EXTRACTED DATA Block Start
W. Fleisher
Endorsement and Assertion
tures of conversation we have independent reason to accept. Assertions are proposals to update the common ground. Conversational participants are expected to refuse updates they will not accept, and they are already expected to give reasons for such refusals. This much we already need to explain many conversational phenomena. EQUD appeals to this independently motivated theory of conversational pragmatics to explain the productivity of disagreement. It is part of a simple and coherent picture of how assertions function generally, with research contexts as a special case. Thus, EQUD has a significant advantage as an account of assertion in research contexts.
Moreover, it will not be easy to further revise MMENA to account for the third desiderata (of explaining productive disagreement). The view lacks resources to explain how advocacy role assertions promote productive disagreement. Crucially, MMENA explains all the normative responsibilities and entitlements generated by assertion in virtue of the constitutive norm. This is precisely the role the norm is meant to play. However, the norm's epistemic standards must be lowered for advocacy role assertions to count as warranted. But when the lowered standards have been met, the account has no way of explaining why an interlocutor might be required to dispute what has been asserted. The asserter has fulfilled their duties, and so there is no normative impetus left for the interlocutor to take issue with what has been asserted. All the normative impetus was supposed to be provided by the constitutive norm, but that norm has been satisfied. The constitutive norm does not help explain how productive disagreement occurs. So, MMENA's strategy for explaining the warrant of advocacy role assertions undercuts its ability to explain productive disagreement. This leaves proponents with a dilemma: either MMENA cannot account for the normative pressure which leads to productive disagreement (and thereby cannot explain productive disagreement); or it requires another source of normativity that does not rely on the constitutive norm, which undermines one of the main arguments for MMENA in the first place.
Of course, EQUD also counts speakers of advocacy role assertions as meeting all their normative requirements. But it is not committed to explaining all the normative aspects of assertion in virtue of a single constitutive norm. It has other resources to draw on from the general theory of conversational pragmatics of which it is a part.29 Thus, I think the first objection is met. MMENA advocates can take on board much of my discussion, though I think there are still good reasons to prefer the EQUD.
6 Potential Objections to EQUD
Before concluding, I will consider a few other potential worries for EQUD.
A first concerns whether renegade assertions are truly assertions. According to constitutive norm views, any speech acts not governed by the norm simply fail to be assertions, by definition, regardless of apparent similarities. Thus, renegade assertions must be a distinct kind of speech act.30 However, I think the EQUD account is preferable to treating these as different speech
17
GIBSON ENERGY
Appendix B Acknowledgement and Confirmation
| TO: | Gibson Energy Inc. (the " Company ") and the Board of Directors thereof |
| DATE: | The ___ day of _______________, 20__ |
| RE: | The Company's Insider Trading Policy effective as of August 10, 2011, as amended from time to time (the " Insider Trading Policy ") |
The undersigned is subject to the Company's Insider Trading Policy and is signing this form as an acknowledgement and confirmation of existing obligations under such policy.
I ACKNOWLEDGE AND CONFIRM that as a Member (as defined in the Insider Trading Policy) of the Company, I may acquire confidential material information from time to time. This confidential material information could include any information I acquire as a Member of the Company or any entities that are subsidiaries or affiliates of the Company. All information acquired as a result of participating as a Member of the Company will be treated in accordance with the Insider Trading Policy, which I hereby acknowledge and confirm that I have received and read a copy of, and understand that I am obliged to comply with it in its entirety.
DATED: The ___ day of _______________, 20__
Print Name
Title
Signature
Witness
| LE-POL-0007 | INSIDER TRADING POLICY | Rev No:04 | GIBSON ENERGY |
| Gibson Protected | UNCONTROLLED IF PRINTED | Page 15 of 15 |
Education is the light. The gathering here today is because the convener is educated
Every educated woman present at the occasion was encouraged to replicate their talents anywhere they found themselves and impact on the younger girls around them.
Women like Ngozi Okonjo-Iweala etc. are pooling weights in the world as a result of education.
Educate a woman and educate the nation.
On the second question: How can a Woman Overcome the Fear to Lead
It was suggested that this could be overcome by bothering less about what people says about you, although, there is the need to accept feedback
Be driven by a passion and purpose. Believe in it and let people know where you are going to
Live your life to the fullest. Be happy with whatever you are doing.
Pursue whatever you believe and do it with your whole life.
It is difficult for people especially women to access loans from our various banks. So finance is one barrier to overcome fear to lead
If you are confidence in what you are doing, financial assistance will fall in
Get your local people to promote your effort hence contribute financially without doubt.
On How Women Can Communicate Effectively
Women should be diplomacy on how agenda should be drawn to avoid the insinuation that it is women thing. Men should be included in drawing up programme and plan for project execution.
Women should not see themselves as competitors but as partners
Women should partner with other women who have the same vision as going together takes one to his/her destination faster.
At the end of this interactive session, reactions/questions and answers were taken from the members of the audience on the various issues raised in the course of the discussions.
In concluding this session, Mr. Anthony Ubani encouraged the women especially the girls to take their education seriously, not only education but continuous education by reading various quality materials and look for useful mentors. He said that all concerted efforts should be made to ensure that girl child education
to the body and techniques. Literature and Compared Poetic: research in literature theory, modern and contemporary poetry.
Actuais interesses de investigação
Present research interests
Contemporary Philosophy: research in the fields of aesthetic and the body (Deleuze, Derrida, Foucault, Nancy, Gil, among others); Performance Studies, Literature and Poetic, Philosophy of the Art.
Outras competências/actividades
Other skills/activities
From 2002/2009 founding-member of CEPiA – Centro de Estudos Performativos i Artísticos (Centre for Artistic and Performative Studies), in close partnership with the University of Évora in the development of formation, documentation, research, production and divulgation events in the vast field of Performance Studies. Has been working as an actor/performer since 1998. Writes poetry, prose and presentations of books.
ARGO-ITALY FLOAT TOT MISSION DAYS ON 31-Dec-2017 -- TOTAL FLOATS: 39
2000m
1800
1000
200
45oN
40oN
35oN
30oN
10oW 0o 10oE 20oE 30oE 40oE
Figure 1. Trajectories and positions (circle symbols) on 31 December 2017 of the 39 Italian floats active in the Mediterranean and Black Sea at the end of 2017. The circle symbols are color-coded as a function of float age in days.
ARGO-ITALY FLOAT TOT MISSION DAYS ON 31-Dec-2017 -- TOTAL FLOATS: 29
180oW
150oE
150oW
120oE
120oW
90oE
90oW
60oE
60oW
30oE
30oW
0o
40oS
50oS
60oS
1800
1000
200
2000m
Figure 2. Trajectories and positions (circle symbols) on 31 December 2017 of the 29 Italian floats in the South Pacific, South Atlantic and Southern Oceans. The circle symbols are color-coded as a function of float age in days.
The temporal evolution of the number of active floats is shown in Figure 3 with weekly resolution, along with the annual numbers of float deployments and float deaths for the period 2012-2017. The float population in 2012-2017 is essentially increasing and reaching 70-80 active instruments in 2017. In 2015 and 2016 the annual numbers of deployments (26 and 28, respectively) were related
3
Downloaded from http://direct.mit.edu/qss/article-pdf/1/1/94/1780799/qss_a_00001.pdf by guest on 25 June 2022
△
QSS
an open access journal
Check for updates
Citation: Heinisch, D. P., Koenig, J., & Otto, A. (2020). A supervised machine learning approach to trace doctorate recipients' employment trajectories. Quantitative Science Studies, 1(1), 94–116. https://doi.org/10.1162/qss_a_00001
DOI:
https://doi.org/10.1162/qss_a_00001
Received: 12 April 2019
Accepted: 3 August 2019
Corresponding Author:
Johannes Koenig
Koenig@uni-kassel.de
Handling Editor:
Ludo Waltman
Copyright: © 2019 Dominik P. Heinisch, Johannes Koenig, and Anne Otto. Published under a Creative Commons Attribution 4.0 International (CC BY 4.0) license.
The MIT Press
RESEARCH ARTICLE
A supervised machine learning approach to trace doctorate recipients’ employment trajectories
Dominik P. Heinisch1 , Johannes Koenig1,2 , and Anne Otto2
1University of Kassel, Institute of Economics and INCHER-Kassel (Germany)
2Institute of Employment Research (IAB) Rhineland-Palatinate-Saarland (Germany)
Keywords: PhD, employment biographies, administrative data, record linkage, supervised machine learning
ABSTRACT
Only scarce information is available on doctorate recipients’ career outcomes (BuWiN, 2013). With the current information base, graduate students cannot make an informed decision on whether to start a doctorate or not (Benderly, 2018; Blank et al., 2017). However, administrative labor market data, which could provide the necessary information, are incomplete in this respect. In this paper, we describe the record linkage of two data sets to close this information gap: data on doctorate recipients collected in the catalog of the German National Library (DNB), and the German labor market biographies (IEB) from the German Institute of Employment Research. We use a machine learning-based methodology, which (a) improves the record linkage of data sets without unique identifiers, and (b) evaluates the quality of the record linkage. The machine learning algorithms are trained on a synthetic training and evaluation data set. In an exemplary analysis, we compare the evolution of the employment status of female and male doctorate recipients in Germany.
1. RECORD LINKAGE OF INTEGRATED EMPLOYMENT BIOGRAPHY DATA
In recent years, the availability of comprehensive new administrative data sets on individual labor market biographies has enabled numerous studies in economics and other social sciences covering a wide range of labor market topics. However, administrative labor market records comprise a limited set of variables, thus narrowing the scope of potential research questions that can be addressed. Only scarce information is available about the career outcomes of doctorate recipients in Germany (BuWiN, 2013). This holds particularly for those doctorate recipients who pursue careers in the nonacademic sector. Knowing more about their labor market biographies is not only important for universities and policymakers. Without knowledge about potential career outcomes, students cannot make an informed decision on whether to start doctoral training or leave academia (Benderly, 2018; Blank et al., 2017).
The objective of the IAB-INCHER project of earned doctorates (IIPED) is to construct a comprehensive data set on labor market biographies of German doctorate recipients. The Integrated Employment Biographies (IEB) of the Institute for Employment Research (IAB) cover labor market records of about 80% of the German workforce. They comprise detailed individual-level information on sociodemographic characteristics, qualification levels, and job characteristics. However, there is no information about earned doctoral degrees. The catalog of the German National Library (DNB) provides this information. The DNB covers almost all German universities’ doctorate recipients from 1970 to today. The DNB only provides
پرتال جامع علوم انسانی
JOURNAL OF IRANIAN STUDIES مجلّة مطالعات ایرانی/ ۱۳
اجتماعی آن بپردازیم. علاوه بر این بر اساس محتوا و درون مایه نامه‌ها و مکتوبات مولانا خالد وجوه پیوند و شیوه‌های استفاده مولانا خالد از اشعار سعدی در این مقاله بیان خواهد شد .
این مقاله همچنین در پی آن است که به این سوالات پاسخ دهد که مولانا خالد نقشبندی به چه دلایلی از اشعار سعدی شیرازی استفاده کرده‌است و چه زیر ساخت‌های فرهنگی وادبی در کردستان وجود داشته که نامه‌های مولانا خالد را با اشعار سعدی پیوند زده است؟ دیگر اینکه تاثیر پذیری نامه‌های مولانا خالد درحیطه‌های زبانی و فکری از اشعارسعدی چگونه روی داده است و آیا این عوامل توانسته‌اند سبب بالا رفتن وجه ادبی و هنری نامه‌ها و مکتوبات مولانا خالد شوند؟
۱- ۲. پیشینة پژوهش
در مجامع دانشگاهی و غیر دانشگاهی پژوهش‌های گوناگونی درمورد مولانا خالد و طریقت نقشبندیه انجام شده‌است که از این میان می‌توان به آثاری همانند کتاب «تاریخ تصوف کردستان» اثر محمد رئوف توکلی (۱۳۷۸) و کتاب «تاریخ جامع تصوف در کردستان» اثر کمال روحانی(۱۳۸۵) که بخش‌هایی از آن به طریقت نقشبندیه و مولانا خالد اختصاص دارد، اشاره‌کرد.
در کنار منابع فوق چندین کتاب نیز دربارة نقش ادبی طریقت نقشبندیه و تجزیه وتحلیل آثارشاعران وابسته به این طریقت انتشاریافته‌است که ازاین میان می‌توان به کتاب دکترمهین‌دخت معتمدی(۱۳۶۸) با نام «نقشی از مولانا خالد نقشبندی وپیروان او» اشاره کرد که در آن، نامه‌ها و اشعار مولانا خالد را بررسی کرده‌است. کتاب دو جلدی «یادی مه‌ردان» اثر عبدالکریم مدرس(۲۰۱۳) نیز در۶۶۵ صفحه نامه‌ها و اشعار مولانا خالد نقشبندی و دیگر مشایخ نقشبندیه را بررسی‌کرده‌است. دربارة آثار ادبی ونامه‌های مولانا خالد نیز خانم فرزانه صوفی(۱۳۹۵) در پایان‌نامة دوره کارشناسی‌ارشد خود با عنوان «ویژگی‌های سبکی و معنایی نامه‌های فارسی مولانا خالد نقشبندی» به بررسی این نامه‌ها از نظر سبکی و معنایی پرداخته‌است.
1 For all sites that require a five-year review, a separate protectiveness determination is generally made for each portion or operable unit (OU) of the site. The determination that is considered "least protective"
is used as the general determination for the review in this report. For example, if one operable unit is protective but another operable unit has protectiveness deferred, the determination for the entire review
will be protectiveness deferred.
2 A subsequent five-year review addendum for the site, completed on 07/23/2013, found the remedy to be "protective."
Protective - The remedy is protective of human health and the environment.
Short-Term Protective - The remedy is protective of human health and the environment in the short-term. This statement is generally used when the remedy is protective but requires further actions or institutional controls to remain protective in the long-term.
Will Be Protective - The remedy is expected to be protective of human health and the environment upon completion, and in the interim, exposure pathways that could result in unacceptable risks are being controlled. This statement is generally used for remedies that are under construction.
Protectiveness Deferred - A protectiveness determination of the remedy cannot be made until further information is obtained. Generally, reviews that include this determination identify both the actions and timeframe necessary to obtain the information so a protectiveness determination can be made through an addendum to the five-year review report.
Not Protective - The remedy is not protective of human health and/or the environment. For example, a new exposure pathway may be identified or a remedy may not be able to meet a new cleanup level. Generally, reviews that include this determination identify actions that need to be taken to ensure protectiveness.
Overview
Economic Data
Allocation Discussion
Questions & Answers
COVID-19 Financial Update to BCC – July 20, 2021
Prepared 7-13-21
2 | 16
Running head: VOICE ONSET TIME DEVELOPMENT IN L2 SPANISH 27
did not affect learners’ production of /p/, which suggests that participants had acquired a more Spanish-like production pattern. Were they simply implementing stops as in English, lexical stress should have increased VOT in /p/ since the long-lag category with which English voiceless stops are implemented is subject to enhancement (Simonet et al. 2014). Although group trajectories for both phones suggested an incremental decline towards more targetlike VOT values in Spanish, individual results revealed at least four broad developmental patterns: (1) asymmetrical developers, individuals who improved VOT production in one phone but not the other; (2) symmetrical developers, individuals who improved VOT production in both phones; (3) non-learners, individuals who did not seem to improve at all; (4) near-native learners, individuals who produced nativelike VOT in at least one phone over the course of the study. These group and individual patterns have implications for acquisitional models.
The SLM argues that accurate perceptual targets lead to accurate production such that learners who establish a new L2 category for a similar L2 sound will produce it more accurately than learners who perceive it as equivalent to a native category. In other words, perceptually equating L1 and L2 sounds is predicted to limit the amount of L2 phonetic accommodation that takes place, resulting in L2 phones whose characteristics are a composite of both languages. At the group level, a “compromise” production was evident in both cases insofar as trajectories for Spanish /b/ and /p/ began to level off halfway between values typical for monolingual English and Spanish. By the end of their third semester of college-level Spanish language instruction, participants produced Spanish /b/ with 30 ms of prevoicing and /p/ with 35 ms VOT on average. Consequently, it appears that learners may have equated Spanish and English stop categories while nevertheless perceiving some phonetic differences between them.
EXTRACTED DATA Block End
Once the line containing "tures of conversation" has been written out, please stop; every line before it, back to the first line of the records above, should be given exactly.

W. Fleisher
Endorsement and Assertion
tures of conversation we have independent reason to accept. Assertions are proposals to update the common ground. Conversational participants are expected to refuse updates they will not accept, and they are already expected to give reasons for such refusals. This much we already need to explain many conversational phenomena. EQUD appeals to this independently motivated theory of conversational pragmatics to explain the productivity of disagreement. It is part of a simple and coherent picture of how assertions function generally, with research contexts as a special case. Thus, EQUD has a significant advantage as an account of assertion in research contexts.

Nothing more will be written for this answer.